[Opening TASK INPUT section]

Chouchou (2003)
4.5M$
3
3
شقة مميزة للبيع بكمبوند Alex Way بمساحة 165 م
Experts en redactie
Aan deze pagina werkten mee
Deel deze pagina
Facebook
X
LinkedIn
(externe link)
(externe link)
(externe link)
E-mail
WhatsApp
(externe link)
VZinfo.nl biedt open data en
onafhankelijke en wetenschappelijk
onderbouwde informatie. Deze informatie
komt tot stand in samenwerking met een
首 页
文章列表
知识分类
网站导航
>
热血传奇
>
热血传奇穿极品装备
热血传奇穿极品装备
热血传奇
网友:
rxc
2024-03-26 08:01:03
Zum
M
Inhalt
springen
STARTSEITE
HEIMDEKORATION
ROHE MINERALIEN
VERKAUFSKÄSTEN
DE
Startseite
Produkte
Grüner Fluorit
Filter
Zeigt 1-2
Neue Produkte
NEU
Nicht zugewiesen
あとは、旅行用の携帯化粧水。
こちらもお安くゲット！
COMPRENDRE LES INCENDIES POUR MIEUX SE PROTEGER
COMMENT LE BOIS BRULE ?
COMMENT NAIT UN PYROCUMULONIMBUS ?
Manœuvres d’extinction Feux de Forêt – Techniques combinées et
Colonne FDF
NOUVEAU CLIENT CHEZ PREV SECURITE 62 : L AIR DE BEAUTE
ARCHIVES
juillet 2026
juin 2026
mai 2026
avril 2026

[Closing TASK INPUT section]

### [WORK REQUEST]
The records above need to be output again, verbatim.

### [TASK SOLUTION]
Chouchou (2003)
4.5M$
3
3
شقة مميزة للبيع بكمبوند Alex Way بمساحة 165 م
Experts en redactie
Aan deze pagina werkten mee
Deel deze pagina
Facebook
X
LinkedIn
(externe link)
(externe link)
(externe link)
E-mail
WhatsApp
(externe link)
VZinfo.nl biedt open data en
onafhankelijke en wetenschappelijk
onderbouwde informatie. Deze informatie
komt tot stand in samenwerking met een
首 页
文章列表
知识分类
网站导航
>
热血传奇
>
热血传奇穿极品装备
热血传奇穿极品装备
热血传奇
网友:
rxc
2024-03-26 08:01:03
Zum
M
Inhalt
springen
STARTSEITE
HEIMDEKORATION
ROHE MINERALIEN
VERKAUFSKÄSTEN
DE
Startseite
Produkte
Grüner Fluorit
Filter
Zeigt 1-2
Neue Produkte
NEU
Nicht zugewiesen
あとは、旅行用の携帯化粧水。
こちらもお安くゲット！
COMPRENDRE LES INCENDIES POUR MIEUX SE PROTEGER
COMMENT LE BOIS BRULE ?
COMMENT NAIT UN PYROCUMULONIMBUS ?
Manœuvres d’extinction Feux de Forêt – Techniques combinées et
Colonne FDF
NOUVEAU CLIENT CHEZ PREV SECURITE 62 : L AIR DE BEAUTE
ARCHIVES
juillet 2026
juin 2026
mai 2026
avril 2026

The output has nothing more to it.